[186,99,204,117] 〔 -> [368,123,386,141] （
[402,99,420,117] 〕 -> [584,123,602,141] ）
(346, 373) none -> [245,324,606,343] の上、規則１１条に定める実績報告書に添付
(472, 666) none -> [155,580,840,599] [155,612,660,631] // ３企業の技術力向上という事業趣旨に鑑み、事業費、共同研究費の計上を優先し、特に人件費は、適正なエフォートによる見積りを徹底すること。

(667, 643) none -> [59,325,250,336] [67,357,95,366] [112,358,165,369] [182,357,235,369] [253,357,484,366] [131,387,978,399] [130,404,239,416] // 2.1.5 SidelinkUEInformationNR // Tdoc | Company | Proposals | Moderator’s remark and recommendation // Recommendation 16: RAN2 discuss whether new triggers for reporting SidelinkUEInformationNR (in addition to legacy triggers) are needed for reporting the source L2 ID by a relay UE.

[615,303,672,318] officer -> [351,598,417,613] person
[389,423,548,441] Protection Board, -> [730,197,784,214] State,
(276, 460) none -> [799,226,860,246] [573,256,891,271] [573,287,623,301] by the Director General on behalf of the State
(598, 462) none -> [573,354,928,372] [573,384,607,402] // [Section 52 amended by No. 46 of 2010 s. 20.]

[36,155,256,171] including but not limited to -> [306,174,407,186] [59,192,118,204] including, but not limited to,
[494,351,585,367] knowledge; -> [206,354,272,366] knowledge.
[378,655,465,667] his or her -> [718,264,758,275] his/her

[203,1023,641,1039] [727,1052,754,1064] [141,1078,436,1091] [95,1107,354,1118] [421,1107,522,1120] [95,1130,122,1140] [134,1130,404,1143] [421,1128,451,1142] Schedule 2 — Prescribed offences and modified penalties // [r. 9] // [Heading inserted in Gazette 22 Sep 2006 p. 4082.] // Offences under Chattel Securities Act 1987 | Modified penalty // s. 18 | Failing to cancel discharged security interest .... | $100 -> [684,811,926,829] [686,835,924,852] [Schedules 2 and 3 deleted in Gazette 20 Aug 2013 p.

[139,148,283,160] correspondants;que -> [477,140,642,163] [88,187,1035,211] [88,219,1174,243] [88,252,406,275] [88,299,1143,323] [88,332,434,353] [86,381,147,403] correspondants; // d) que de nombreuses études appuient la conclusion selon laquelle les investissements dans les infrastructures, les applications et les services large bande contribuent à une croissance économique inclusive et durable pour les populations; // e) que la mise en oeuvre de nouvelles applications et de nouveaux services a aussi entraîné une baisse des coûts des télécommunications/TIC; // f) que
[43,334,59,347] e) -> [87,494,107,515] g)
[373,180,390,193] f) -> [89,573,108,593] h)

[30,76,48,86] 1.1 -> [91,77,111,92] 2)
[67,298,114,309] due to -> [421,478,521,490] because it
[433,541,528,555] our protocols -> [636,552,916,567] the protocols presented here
· · · · · · ·
What the task requires | Return the full material unchanged.

Solution to the problem |
[186,99,204,117] 〔 -> [368,123,386,141] （
[402,99,420,117] 〕 -> [584,123,602,141] ）
(346, 373) none -> [245,324,606,343] の上、規則１１条に定める実績報告書に添付
(472, 666) none -> [155,580,840,599] [155,612,660,631] // ３企業の技術力向上という事業趣旨に鑑み、事業費、共同研究費の計上を優先し、特に人件費は、適正なエフォートによる見積りを徹底すること。

(667, 643) none -> [59,325,250,336] [67,357,95,366] [112,358,165,369] [182,357,235,369] [253,357,484,366] [131,387,978,399] [130,404,239,416] // 2.1.5 SidelinkUEInformationNR // Tdoc | Company | Proposals | Moderator’s remark and recommendation // Recommendation 16: RAN2 discuss whether new triggers for reporting SidelinkUEInformationNR (in addition to legacy triggers) are needed for reporting the source L2 ID by a relay UE.

[615,303,672,318] officer -> [351,598,417,613] person
[389,423,548,441] Protection Board, -> [730,197,784,214] State,
(276, 460) none -> [799,226,860,246] [573,256,891,271] [573,287,623,301] by the Director General on behalf of the State
(598, 462) none -> [573,354,928,372] [573,384,607,402] // [Section 52 amended by No. 46 of 2010 s. 20.]

[36,155,256,171] including but not limited to -> [306,174,407,186] [59,192,118,204] including, but not limited to,
[494,351,585,367] knowledge; -> [206,354,272,366] knowledge.
[378,655,465,667] his or her -> [718,264,758,275] his/her

[203,1023,641,1039] [727,1052,754,1064] [141,1078,436,1091] [95,1107,354,1118] [421,1107,522,1120] [95,1130,122,1140] [134,1130,404,1143] [421,1128,451,1142] Schedule 2 — Prescribed offences and modified penalties // [r. 9] // [Heading inserted in Gazette 22 Sep 2006 p. 4082.] // Offences under Chattel Securities Act 1987 | Modified penalty // s. 18 | Failing to cancel discharged security interest .... | $100 -> [684,811,926,829] [686,835,924,852] [Schedules 2 and 3 deleted in Gazette 20 Aug 2013 p.

[139,148,283,160] correspondants;que -> [477,140,642,163] [88,187,1035,211] [88,219,1174,243] [88,252,406,275] [88,299,1143,323] [88,332,434,353] [86,381,147,403] correspondants; // d) que de nombreuses études appuient la conclusion selon laquelle les investissements dans les infrastructures, les applications et les services large bande contribuent à une croissance économique inclusive et durable pour les populations; // e) que la mise en oeuvre de nouvelles applications et de nouveaux services a aussi entraîné une baisse des coûts des télécommunications/TIC; // f) que
[43,334,59,347] e) -> [87,494,107,515] g)
[373,180,390,193] f) -> [89,573,108,593] h)

[30,76,48,86] 1.1 -> [91,77,111,92] 2)
[67,298,114,309] due to -> [421,478,521,490] because it
[433,541,528,555] our protocols -> [636,552,916,567] the protocols presented here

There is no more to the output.